Cat lovers know that the right litter can be the key to living with a happy cat
By Kim Campbell Thornton
Andrews McMeel Syndication
Remember when there was just one kind of cat litter? Before 1947, the rare cat who lived indoors might have a box filled with sand, ashes, sawdust or soil, which it then tracked through the house, no doubt to the dismay of fastidious housekeepers. In 1947, businessman Edward Lowe handed a bag of granulated clay to a woman who was complaining that her cat tracked ashes through the house. The clay worked, the woman came back for more and the cat litter industry was born.
Now cat lovers might feel as if they’re in a golden age of cat litter. Beyond granulated clay, which remains popular, there is sandlike clumping litter, silica gel crystals, and litter made from recycled newspaper, recycled pine scraps, corn, wheat, walnut shells and grass. For both humans and cats, there’s a litter type for every concern: low tracking, low dust, attractive scent, no scent, low odor, low price and environmental friendliness.

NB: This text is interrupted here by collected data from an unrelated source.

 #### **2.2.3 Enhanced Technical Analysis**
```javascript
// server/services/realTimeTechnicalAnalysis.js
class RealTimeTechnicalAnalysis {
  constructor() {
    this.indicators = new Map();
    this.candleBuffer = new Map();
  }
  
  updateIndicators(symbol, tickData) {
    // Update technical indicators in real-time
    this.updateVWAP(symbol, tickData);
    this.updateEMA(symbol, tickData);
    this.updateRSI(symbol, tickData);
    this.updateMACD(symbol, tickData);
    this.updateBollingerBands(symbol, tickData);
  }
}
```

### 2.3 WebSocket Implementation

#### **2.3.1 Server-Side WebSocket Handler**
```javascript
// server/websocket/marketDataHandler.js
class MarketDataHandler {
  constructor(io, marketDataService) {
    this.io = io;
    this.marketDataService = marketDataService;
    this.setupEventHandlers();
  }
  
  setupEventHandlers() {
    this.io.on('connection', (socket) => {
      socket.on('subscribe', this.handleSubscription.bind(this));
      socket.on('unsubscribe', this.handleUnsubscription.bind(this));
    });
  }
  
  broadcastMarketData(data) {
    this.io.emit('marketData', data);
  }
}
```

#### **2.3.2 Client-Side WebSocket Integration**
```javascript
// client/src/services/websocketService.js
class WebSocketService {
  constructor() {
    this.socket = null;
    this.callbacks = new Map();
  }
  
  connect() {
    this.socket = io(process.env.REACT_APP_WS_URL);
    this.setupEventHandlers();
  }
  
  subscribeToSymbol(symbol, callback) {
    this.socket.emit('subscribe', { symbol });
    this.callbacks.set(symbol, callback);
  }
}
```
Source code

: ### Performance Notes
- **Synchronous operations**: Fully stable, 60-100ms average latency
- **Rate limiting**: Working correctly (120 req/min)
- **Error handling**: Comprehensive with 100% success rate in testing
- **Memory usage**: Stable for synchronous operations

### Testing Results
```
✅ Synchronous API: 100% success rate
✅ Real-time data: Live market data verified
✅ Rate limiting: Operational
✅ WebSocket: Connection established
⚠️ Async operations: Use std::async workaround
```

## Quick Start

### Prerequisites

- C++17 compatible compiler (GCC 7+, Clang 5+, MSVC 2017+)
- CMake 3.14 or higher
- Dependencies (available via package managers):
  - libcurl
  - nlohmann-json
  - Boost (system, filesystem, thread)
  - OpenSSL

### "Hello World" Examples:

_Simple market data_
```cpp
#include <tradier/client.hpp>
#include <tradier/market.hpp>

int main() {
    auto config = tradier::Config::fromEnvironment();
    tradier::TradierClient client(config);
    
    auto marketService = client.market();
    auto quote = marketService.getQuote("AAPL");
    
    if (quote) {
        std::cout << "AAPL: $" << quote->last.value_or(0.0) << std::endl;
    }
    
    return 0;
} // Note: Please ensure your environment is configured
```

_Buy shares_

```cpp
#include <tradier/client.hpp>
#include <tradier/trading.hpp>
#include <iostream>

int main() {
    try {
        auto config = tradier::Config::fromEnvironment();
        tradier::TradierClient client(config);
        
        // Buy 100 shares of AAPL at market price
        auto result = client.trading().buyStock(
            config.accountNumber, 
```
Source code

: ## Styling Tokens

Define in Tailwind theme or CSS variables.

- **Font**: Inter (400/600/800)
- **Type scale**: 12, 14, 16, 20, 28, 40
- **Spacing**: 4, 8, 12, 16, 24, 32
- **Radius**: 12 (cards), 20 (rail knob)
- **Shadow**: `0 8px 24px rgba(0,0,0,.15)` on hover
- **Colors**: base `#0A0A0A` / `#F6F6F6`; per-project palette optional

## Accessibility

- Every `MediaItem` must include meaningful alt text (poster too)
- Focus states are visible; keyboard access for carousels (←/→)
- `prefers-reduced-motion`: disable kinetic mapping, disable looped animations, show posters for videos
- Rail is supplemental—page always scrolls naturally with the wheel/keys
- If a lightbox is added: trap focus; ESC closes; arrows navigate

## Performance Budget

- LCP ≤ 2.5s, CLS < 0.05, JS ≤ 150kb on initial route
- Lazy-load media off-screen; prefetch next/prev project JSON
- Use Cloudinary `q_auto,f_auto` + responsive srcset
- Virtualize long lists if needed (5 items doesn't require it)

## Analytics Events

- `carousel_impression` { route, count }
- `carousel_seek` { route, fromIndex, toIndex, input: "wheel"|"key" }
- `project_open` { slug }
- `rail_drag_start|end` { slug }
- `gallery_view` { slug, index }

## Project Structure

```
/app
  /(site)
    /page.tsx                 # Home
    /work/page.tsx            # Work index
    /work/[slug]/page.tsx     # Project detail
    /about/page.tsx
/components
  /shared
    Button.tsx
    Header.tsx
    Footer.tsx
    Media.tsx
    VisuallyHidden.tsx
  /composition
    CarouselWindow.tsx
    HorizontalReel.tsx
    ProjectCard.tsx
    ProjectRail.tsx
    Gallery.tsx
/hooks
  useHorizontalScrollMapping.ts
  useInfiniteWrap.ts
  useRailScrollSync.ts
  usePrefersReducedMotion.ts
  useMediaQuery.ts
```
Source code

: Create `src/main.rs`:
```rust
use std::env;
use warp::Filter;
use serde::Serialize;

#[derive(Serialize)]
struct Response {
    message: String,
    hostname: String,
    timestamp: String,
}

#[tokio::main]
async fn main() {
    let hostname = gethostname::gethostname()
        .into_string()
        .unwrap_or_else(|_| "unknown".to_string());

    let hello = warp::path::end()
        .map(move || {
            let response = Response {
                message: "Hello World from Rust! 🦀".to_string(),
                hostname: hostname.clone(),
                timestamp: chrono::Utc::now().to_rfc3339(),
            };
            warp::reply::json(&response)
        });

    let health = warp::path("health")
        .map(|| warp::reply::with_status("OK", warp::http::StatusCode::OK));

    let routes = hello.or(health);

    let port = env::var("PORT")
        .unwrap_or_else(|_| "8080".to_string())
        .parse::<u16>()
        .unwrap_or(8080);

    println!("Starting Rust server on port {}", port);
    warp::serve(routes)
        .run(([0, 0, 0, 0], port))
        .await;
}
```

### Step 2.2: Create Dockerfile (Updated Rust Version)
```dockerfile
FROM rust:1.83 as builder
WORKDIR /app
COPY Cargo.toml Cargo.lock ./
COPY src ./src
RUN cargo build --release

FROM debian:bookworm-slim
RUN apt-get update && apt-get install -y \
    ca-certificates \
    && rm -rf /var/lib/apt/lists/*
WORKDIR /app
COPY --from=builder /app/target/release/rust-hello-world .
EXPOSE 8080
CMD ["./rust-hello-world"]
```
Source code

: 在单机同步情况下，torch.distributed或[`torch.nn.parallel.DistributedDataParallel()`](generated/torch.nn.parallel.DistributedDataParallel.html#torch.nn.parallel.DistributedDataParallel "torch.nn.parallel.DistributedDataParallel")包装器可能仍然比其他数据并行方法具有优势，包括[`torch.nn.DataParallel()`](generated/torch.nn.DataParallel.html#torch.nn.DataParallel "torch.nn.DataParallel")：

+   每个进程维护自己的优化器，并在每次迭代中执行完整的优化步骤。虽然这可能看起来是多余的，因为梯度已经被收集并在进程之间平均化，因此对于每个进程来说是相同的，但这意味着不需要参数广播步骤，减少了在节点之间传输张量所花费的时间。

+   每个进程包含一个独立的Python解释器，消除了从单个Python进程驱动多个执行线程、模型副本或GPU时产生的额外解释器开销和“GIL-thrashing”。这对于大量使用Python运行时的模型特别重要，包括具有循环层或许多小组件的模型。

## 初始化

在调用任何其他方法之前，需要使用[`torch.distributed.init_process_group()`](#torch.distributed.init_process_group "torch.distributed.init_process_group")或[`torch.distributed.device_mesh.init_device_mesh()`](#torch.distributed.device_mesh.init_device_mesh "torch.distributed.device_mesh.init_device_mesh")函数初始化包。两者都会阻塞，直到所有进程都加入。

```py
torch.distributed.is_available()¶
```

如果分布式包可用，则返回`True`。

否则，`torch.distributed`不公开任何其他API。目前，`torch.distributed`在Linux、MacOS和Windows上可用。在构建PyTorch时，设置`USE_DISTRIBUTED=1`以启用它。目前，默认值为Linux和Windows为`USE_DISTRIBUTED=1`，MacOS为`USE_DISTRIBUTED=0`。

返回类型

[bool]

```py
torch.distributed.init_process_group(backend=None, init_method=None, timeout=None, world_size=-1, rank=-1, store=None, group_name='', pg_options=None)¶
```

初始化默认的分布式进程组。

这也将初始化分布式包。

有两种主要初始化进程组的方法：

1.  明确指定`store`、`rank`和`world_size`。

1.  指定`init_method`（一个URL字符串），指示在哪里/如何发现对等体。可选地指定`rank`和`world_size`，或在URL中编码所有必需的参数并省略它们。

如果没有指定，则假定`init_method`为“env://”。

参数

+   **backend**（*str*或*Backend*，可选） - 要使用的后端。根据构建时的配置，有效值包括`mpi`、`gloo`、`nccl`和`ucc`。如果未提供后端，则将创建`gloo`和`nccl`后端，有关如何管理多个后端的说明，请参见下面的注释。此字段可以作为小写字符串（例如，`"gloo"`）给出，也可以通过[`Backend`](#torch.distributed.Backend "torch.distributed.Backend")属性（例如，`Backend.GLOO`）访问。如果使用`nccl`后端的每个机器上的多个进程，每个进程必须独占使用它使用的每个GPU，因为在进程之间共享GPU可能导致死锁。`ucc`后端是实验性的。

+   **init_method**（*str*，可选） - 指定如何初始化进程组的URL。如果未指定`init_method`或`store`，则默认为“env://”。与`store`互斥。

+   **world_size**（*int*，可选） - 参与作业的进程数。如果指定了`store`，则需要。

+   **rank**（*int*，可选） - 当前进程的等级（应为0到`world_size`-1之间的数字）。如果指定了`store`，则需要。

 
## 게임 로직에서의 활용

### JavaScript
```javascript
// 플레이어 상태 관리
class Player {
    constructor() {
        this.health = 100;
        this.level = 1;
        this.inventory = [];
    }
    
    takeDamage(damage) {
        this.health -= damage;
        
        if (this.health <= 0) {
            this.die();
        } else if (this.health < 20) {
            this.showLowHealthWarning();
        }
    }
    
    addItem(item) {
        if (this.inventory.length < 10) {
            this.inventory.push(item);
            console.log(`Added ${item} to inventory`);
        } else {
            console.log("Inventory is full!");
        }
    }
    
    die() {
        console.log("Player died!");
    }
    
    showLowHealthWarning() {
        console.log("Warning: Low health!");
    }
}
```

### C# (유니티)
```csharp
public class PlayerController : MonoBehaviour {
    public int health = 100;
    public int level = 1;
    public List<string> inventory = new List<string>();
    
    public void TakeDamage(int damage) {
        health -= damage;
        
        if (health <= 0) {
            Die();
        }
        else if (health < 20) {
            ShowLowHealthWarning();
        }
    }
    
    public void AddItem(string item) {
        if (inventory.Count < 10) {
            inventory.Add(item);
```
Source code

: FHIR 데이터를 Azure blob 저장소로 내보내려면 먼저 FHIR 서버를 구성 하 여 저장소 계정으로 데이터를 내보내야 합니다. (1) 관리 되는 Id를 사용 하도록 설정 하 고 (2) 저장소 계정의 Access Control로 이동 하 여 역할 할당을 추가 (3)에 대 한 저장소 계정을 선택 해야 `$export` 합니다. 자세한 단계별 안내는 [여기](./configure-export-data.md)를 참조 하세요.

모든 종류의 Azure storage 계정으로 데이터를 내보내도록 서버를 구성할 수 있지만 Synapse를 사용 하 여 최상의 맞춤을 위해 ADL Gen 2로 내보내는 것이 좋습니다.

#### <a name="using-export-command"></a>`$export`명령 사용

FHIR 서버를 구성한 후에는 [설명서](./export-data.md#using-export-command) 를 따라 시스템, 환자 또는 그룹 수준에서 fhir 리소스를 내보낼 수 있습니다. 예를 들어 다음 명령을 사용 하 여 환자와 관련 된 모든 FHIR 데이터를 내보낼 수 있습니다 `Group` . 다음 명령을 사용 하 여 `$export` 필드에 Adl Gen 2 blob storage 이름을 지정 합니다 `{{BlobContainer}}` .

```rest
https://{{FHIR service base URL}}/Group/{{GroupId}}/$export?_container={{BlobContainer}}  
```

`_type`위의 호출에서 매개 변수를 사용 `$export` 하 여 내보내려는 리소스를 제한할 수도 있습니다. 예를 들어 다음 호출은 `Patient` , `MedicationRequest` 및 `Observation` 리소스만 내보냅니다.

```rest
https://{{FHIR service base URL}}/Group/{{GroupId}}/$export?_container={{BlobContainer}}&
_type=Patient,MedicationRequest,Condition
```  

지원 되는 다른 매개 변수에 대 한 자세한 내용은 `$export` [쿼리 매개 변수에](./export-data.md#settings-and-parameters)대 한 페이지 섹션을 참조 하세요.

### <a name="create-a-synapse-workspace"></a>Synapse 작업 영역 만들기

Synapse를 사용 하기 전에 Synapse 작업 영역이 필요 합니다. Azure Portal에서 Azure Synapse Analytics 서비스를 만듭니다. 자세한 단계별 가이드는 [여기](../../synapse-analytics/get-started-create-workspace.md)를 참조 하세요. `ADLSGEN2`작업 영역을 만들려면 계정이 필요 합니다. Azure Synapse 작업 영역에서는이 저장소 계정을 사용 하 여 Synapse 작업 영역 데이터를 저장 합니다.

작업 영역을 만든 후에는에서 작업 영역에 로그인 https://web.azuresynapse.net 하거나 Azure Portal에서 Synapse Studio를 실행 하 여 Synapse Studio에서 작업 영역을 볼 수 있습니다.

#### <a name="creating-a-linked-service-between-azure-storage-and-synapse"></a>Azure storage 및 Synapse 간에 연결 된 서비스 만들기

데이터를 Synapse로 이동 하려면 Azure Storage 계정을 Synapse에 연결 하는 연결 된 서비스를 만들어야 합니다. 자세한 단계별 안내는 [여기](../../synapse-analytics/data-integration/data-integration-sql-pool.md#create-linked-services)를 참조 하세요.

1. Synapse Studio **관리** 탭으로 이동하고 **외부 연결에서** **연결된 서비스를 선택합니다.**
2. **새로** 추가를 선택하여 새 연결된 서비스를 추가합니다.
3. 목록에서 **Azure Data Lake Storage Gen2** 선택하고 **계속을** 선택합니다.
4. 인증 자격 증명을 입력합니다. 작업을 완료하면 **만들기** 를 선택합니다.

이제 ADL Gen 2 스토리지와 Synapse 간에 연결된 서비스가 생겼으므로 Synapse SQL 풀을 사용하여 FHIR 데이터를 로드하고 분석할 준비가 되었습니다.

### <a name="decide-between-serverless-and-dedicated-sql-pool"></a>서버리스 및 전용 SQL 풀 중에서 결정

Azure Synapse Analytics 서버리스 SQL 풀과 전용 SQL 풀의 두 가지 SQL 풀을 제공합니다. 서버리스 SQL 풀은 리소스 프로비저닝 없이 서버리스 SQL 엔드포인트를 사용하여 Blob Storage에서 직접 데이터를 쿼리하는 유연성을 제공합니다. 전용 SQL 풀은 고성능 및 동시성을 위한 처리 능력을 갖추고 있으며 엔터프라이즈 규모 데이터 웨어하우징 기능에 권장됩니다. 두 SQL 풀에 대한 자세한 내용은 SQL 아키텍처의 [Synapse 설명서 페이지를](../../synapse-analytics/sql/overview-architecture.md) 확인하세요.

Some litters even indicate that a cat may have a urinary tract infection or other condition.
The anonymous woman who sparked the development of granulated clay litter was concerned about tracking, and that remains an issue for many cat owners. While many litters are marketed as being low-tracking, sometimes a larger litter box can also help to solve the problem. Rosemary George of Falls Church, Virginia, says, “I have four cats, so I use cheap clay litter from the grocery store. There are two really large litter pans out on the enclosed sunporch. I scoop them once a day and change them entirely once a week. Once I got huge litter pans, there stopped being so much litter on the floor.”
Cats like what they like, though, and their preferences can win out over an owner’s desire to not have litter tracked through the house. Tery McConville of Mount Vernon, Washington, uses a clumping pine litter. “It gets everywhere,” she says, “but it’s what Princess likes, and it smells nice.”
Humans and cats with asthma benefit from dust-free or low-dust litter. Dust irritates the respiratory tract and can contribute to coughing, wheezing and difficulty breathing when cats kick it up as they dig in the litter box. Litters made from wheat, recycled paper, wood and silica gel crystals, as well as some clumping litters, tend to be low in dust. Unscented litters are also good choices when a person or pet in the home has asthma. Anna Wright uses a wheat-based litter, saying, “It’s expensive, but my health and happiness are worth it. It doesn’t give me headaches or trigger coughs for me like so many other products do. I think the cats like it for the same reasons.”
Older cats may have special needs when it comes to litter. When her cat Shadow was in renal failure, Gail Parker of Philadelphia found that replacing litter with newspaper helped prevent him from urinating outside the litter box. She believes the paper was softer on his paws and found that her other cats preferred it, too. Parker puts sections of newspaper in the cats’ boxes and removes them as soon as they are used.
No litter can replace a veterinary visit, but some litters are made to indicate the need to visit the vet. Coated with a safe, nontoxic pH detector, porous silica gel granules change color when acid, alkaline or bilirubin levels change, suggesting possible infection or illness.
But whatever you look for in cat litter, what your cat prefers is what counts. Offer an assortment of litters to see which one he likes best, and go with that. Provide an extra-large box, and fill it with three to five inches of litter for your cat’s digging pleasure. Scoop it once or twice a day, clean the box and change the litter every week or two, and you’ll have a happy cat.